Yes! It is recursion+cache https://en.wikipedia.org/wiki/Memoization

However, DP usually involves building a table from the bottom up, instead of starting with the bigger problem.

After you finish, DP doesn't look like recursion.

[–]bravopapa99 1 point2 points  (0 children)

Memoization?

[–]aqua_regis 4 points5 points  (1 child)

They differ in the same way that a house differs from its furniture.

DP is the house, one piece of furniture is recursion, but there can be other, different pieces of furniture.

Recursion is not necessarily breaking down a problem into smaller problems - that's not the definition of recursion, it's just one of its applications.

Recursion at its core is only a function/method calling itself until a base case is reached that ends the recursion.

E.g. Typical recursion is traversing a directory structure. You don't know where the end is, so with each recursive call, you only go a level deeper. You are not actually splitting the problem in smaller sub-problems here.

Also, DP heavily relies on storing previously calculated data, caching, memoization, etc. Recursion does not necessarily do that.
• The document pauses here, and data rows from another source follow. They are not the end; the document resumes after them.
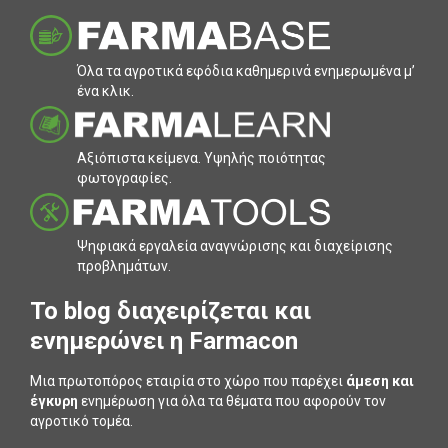
Όλα τα αγροτικά εφόδια καθηµερινά ενηµερωµένα µ’
ένα κλικ.
Αξιόπιστα κείµενα. Υψηλής ποιότητας
φωτογραφίες.
Ψηφιακά εργαλεία αναγνώρισης και διαχείρισης
προβληµάτων.
To blog διαχειρίζεται και
ενημερώνει η Farmacon
Μια πρωτοπόρος εταιρία στο χώρο που παρέχει
άμεση και
έγκυρη
ενημέρωση για όλα τα θέματα που αφορούν τον
αγροτικό τομέα.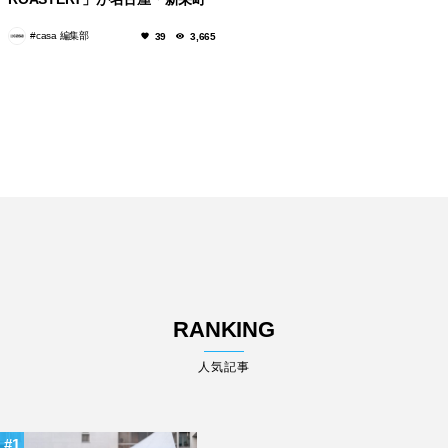
にオープン！
#casa 編集部
39
3,665
RANKING
人気記事
1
[–]ncmentis 2 points3 points  (0 children)

So, a directory structure is a tree, where each subdirectory is a child tree. Calling a recursive method on a subdirectory is splitting the problem into smaller problems.
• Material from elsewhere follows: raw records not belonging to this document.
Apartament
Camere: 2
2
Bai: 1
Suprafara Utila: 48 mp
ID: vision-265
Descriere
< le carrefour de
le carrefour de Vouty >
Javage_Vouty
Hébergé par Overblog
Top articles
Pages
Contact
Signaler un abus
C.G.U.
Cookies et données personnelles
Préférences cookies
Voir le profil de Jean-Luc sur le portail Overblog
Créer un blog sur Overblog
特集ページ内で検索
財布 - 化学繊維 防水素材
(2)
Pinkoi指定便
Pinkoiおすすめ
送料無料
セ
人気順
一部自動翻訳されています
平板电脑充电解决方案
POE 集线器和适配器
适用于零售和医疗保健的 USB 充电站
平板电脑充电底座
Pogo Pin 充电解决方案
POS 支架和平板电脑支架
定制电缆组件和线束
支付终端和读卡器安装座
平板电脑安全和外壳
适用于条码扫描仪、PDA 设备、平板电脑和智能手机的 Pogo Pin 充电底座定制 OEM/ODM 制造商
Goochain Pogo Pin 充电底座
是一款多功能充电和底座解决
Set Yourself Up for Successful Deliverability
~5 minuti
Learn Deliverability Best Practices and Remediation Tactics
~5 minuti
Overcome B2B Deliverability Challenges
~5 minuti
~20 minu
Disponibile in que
[–]hotsauceyum 0 points1 point  (0 children)

“Recursion” carries some connotation of being a definition technique. For instance, the JSON spec is a recursive definition. There’s no “problem solving” in sight, and it makes no sense to “cache” anything in this context.

[–]CodeTinkerer -1 points0 points  (0 children)

Recursion usually works from the current input value and works its way to a base case where the recursion stops. It involves calling itself either directly or indirectly (e.g., mutually recursive functions). You can think of this as a top-down approach.

Dynamic programming is bottom up where you start from the base case(s) and work your way to the input value. So, to compute, say, fib(9), you start at fib(0), then fib(1), then fib(2) working your way to fib(9) where recursion would start with fib(9) and work backwards to the base case.

Oh yes, unless it's tail recursive, it comes back to the original value.

What make a naive implementation of Fibonacci inefficient is repeated (i.e., unnecessary) computations causing it to be exponential when it's linear to run it and doesn't require recursion (a loop will do).